Iliana emerged. Her damp hair fell in loose waves, and the towel clinging to her curves did nothing for his composure.
She was stunning.
Her eyes widened when she saw him, but she didn’t ask him to leave. Instead, she calmly moved to the dresser and started pulling out clothes.
He forced himself to look away.
“What do you want, Thanatos?”
“I wanted to talk about earlier.” He kept his gaze on the wall, giving her privacy.
Iliana sighed. “I don’t understand why you hit Anubis,” she said, lowering herself onto the bed. “Was it because he kissed me?”
“No.” The answer was instantaneous. He turned to her, gently brushing his fingers over the bruises on her arm.
She watched him, waiting for an explanation.
“When I saw these…I lost control.” The sight rattled him, each bruise a sign of his failure.
She placed her hand over his, the touch keeping him from losing himself in anger once more. “I bruise easily. Ani didn’t hurt me. I’m going to keep training, and this will most likely happen again. You can’t lose it every time I get a blemish.”
He knew that. Logically, he knew that.But logic had nothing to do with the terror that had seized him when he saw the bruises on her delicate skin.
“There’s something I need to tell you. Why I reacted as I did.” He braced for the painful memories, for how he’d failed the last human he cared for.
“A few hundred years ago, I befriended a human woman, Eleni.” The name was still hard to say. “She loved me, but I did not return her feelings; not in the way she’d wanted.”
Iliana’s fingers squeezed his. “Than, you don’t have to…”
“I do.” He met her eyes. “I tried to be gentle, but she left upset. I did not see her again for two years.”
“What happened after two years?” Her question was soft. Careful. As if she sensed the significance of what was coming.
“I went to check on her.” His shoulders tensed at the memory. “I stayed invisible, not wanting to intrude, but when I found her…” He couldn’t finish the sentence.
“She had bruises,” Iliana said quietly. “Someone was hurting her?”
Nodding, he continued. “All over. Some were recent, but others were old enough that I knew…Iknewit had been happening for a while.”
He recalled the room, the witness to Eleni’s suffering. A cracked lyre lay deserted in one corner, the strings broken. She’d once played beautifully. The dust on it showed she’d found no peace or joy in it for a long time.
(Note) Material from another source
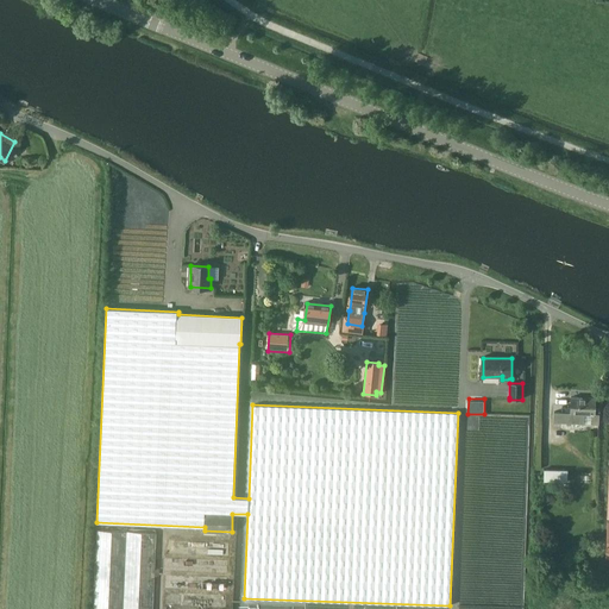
[(596,408),(596,399),(571,399),(571,408),(563,408),(563,413),(556,413),(554,424),(585,425),(585,416),(594,416),(594,425),(600,425),(600,408),(596,408)]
Iliana’s fingers clasped around his. The pressure of her hold helped steady him, keeping him from losing himself more to his past.
“In the next room, her husband sat there with this…this smirk.” Even centuries later, the image made his blood boil. “He enjoyed her cries.”
“What did you do?” she asked, softly.
“Nothing. Not at first,” he admitted. “I told myself interference would make things worse. So I left.”